On a recent 16-hour flight from New York to Mumbai, I read a book by partners of Booz Allen Hamilton, a management consulting firm, proposing that we need to form mega-communities to bring about positive change in the world. It is not enough to collaborate only in times of crisis. In fact, it is essential for business, government and civil society to work together to address long-term challenges facing local communities, nations and humanity as a whole.

In my last column in this series, I had shared the Strategic Foresight Group research in progress, which clearly proves links between business, peace and sustainability. A survey of more than 120 countries shows that the countries that are peaceful and follow sustainable practices are the most competitive and the easiest to do business with. Thus, business has a direct stake in peaceful and sustainable societies – an objective which cannot be pursued by business alone without active partnership with the state and other constituents of the society. Similarly, the society at large has a stake in the success of business in order to produce technological progress and economic growth.

The question is how to create operational linkages between business, government and civil society. The Booz Allen folks introduce the concept of mega-communities to make such a triangular relationship operational. At the community level, it can simply involve an electric power company forging partnership with local government and civil society groups from the planning stage to set up a new plant or local business, management students and politicians forming a coalition to revitalise a dead district. At the global level, it can involve educational institutions, technology pioneers, business groups, investment companies, governments and political leaders coming together across nations and sectors to launch inter-linked practical initiatives and policy discourse. This is forming a global mega-community, which must link to several existing communities to make it really global.
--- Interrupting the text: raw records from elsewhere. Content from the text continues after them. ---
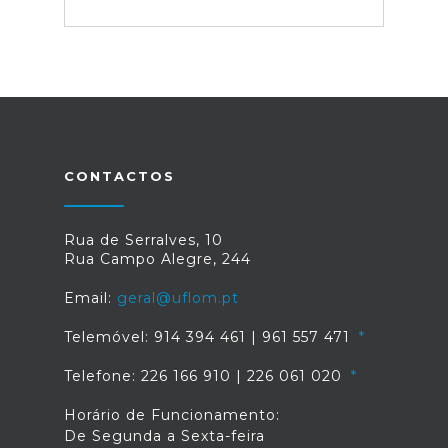
CONTACTOS
Rua de Serralves, 10
Rua Campo Alegre, 244
Email:
geral@uflom.pt
Telemóvel: 914 394 461 | 961 557 471
Telefone: 226 166 910 | 226 061 020
Horário de Funcionamento:
De Segunda a Sexta-feira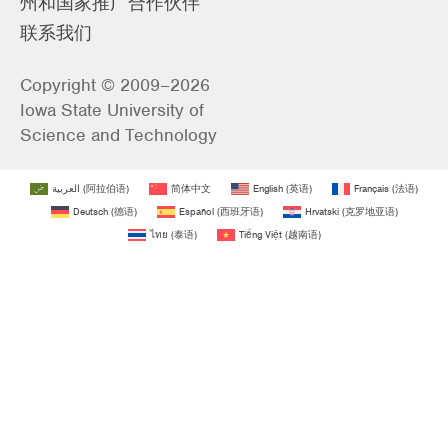
州和国家推广合作伙伴
联系我们
Copyright © 2009–2026
Iowa State University of
Science and Technology
العربية
(
阿拉伯语
)
简体中文
English
(
英语
)
Français
(
法语
)
Deutsch
(
德语
)
Español
(
西班牙语
)
Hrvatski
(
克罗地亚语
)
ไทย
(
泰语
)
Tiếng Việt
(
越南语
)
In such a global mega-community there is no hierarchy and there is no single leader. It is a loosely structured but largely spontaneous effort to make peace and sustainability a living system. If the 21st century is to be governed on the basis of collaborative problem-solving, mega-communities are our need of the hour. That is why it will be interesting to watch the outcome of the international conference on business, peace and sustainability. It will be organised by the Strategic Foresight Group and co-hosted by the United Nations Global Compact in association with the University of Mumbai and a number of knowledge partners.

Such efforts, those at Mumbai conference and elsewhere attempt to provide the biggest answer of our time. At a time when the industrial economy has to evolve to a new stage due to the crisis of fossil fuel and when humanity itself may be entering the next phase of evolution, as discussed by my colleague Ilmas Futehally in her column this month, the question is whether we move to the next stage of human civilization with a conflict mindset or a collaborative mental framework. If we choose the former, climate change and human-made demons may bring a real end to history. If we choose the latter, we have to think in terms of global mega-communities.